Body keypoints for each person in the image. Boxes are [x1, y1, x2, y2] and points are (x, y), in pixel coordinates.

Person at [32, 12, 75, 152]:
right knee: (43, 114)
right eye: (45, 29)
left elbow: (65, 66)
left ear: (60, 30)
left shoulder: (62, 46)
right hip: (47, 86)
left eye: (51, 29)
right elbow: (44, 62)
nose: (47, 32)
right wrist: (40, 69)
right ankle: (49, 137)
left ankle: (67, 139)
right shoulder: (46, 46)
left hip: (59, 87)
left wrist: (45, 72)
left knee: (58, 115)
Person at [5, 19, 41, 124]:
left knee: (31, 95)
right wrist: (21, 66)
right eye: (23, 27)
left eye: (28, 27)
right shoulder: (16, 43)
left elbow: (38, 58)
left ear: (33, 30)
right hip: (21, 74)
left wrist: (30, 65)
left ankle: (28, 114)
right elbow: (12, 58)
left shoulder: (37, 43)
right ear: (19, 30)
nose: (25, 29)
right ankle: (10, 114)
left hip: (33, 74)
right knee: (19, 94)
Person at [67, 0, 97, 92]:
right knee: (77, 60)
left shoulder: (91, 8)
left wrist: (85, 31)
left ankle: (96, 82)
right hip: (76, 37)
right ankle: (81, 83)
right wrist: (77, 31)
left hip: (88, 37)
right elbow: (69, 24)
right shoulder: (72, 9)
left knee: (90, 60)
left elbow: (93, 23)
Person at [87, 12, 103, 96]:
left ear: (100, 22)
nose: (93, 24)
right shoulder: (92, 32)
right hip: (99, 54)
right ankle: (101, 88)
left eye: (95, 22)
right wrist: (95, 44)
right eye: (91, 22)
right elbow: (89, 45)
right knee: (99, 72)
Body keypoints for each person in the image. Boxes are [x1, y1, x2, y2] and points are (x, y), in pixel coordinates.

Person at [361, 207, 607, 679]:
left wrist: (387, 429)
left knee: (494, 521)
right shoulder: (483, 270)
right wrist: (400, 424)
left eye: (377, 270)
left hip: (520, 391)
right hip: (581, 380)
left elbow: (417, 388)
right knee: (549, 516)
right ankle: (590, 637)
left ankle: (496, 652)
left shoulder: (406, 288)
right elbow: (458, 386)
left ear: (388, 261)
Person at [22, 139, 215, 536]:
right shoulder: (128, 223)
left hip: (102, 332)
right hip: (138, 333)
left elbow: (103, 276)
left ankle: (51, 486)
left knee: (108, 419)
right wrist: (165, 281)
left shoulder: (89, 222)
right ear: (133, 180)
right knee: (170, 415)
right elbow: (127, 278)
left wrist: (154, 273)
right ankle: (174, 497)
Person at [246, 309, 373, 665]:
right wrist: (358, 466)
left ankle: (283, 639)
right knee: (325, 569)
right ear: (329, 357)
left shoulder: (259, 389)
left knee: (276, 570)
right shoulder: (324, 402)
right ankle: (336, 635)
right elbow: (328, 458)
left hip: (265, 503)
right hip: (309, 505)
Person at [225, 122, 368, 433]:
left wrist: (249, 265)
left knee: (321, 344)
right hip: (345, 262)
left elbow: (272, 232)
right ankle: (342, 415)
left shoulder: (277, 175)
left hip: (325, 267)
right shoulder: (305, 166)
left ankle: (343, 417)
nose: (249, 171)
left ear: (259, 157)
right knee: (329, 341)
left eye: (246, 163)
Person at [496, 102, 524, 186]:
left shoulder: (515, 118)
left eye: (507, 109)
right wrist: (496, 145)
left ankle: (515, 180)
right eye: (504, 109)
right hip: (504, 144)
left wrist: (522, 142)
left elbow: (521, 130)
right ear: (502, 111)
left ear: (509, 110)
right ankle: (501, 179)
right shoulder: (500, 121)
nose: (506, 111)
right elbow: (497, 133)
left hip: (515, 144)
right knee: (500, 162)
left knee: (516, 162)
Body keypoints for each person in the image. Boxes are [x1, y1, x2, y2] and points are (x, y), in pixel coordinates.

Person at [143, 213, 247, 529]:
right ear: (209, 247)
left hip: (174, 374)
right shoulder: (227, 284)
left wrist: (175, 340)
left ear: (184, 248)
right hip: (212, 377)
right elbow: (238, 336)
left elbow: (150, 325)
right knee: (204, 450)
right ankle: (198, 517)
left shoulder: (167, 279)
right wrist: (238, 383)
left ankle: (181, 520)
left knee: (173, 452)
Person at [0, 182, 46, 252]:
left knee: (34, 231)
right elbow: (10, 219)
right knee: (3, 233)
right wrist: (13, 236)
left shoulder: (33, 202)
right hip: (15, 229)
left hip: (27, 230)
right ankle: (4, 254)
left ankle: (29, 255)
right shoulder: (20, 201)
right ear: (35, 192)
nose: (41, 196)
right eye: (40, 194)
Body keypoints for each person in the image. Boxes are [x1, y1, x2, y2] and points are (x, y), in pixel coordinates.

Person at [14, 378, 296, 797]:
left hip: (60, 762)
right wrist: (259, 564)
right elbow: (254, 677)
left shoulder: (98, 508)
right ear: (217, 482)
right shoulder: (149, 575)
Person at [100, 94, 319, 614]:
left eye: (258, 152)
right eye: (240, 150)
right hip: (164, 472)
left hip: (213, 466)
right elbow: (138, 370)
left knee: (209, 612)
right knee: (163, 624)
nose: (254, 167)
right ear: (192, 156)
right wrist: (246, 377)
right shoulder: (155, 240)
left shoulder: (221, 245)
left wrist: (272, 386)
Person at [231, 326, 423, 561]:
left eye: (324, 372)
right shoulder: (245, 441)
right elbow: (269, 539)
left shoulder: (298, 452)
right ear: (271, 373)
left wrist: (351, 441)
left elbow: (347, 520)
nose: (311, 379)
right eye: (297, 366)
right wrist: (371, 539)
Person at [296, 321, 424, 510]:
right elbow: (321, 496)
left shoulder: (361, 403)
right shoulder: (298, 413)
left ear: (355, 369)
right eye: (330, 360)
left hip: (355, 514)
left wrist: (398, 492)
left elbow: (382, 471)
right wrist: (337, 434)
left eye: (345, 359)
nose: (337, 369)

■ **What you will do**:
Every record above must be repeated word for word.

■ **Task response**:
Body keypoints for each person in the image. Boxes are [x1, y1, x2, y2] and points are (x, y), in pixel coordinates.

Person at [32, 12, 75, 152]:
right knee: (43, 114)
right eye: (45, 29)
left elbow: (65, 66)
left ear: (60, 30)
left shoulder: (62, 46)
right hip: (47, 86)
left eye: (51, 29)
right elbow: (44, 62)
nose: (47, 32)
right wrist: (40, 69)
right ankle: (49, 137)
left ankle: (67, 139)
right shoulder: (46, 46)
left hip: (59, 87)
left wrist: (45, 72)
left knee: (58, 115)
Person at [5, 19, 41, 124]:
left knee: (31, 95)
right wrist: (21, 66)
right eye: (23, 27)
left eye: (28, 27)
right shoulder: (16, 43)
left elbow: (38, 58)
left ear: (33, 30)
right hip: (21, 74)
left wrist: (30, 65)
left ankle: (28, 114)
right elbow: (12, 58)
left shoulder: (37, 43)
right ear: (19, 30)
nose: (25, 29)
right ankle: (10, 114)
left hip: (33, 74)
right knee: (19, 94)
Person at [67, 0, 97, 92]:
right knee: (77, 60)
left shoulder: (91, 8)
left wrist: (85, 31)
left ankle: (96, 82)
right hip: (76, 37)
right ankle: (81, 83)
right wrist: (77, 31)
left hip: (88, 37)
right elbow: (69, 24)
right shoulder: (72, 9)
left knee: (90, 60)
left elbow: (93, 23)
Person at [87, 12, 103, 96]:
left ear: (100, 22)
nose: (93, 24)
right shoulder: (92, 32)
right hip: (99, 54)
right ankle: (101, 88)
left eye: (95, 22)
right wrist: (95, 44)
right eye: (91, 22)
right elbow: (89, 45)
right knee: (99, 72)
Body keypoints for each person in the image. Boxes are [x1, y1, x2, y2] and points are (x, y), in pixel coordinates.

Person at [361, 207, 607, 679]:
left wrist: (387, 429)
left knee: (494, 521)
right shoulder: (483, 270)
right wrist: (400, 424)
left eye: (377, 270)
left hip: (520, 391)
right hip: (581, 380)
left elbow: (417, 388)
right knee: (549, 516)
right ankle: (590, 637)
left ankle: (496, 652)
left shoulder: (406, 288)
right elbow: (458, 386)
left ear: (388, 261)
Person at [22, 139, 215, 536]:
right shoulder: (128, 223)
left hip: (102, 332)
right hip: (138, 333)
left elbow: (103, 276)
left ankle: (51, 486)
left knee: (108, 419)
right wrist: (165, 281)
left shoulder: (89, 222)
right ear: (133, 180)
right knee: (170, 415)
right elbow: (127, 278)
left wrist: (154, 273)
right ankle: (174, 497)
Person at [246, 309, 373, 665]:
right wrist: (358, 466)
left ankle: (283, 639)
right knee: (325, 569)
right ear: (329, 357)
left shoulder: (259, 389)
left knee: (276, 570)
right shoulder: (324, 402)
right ankle: (336, 635)
right elbow: (328, 458)
left hip: (265, 503)
right hip: (309, 505)
Person at [225, 122, 368, 433]:
left wrist: (249, 265)
left knee: (321, 344)
right hip: (345, 262)
left elbow: (272, 232)
right ankle: (342, 415)
left shoulder: (277, 175)
left hip: (325, 267)
right shoulder: (305, 166)
left ankle: (343, 417)
nose: (249, 171)
left ear: (259, 157)
right knee: (329, 341)
left eye: (246, 163)
Person at [496, 102, 524, 186]:
left shoulder: (515, 118)
left eye: (507, 109)
right wrist: (496, 145)
left ankle: (515, 180)
right eye: (504, 109)
right hip: (504, 144)
left wrist: (522, 142)
left elbow: (521, 130)
right ear: (502, 111)
left ear: (509, 110)
right ankle: (501, 179)
right shoulder: (500, 121)
nose: (506, 111)
right elbow: (497, 133)
left hip: (515, 144)
right knee: (500, 162)
left knee: (516, 162)
Body keypoints for each person in the image. Boxes are [x1, y1, x2, y2] and points are (x, y), in pixel coordinates.

Person at [143, 213, 247, 529]:
right ear: (209, 247)
left hip: (174, 374)
right shoulder: (227, 284)
left wrist: (175, 340)
left ear: (184, 248)
right hip: (212, 377)
right elbow: (238, 336)
left elbow: (150, 325)
right knee: (204, 450)
right ankle: (198, 517)
left shoulder: (167, 279)
right wrist: (238, 383)
left ankle: (181, 520)
left knee: (173, 452)
Person at [0, 182, 46, 252]:
left knee: (34, 231)
right elbow: (10, 219)
right knee: (3, 233)
right wrist: (13, 236)
left shoulder: (33, 202)
right hip: (15, 229)
left hip: (27, 230)
right ankle: (4, 254)
left ankle: (29, 255)
right shoulder: (20, 201)
right ear: (35, 192)
nose: (41, 196)
right eye: (40, 194)
Body keypoints for each person in the image. Boxes are [x1, y1, x2, y2] and points are (x, y), in pixel coordinates.

Person at [14, 378, 296, 797]:
left hip: (60, 762)
right wrist: (259, 564)
right elbow: (254, 677)
left shoulder: (98, 508)
right ear: (217, 482)
right shoulder: (149, 575)
Person at [100, 94, 319, 614]:
left eye: (258, 152)
right eye: (240, 150)
right hip: (164, 472)
left hip: (213, 466)
right elbow: (138, 370)
left knee: (209, 612)
right knee: (163, 624)
nose: (254, 167)
right ear: (192, 156)
right wrist: (246, 377)
right shoulder: (155, 240)
left shoulder: (221, 245)
left wrist: (272, 386)
Person at [231, 326, 423, 561]:
left eye: (324, 372)
right shoulder: (245, 441)
right elbow: (269, 539)
left shoulder: (298, 452)
right ear: (271, 373)
left wrist: (351, 441)
left elbow: (347, 520)
nose: (311, 379)
right eye: (297, 366)
right wrist: (371, 539)
Person at [296, 321, 424, 510]:
right elbow: (321, 496)
left shoulder: (361, 403)
right shoulder: (298, 413)
left ear: (355, 369)
right eye: (330, 360)
left hip: (355, 514)
left wrist: (398, 492)
left elbow: (382, 471)
right wrist: (337, 434)
left eye: (345, 359)
nose: (337, 369)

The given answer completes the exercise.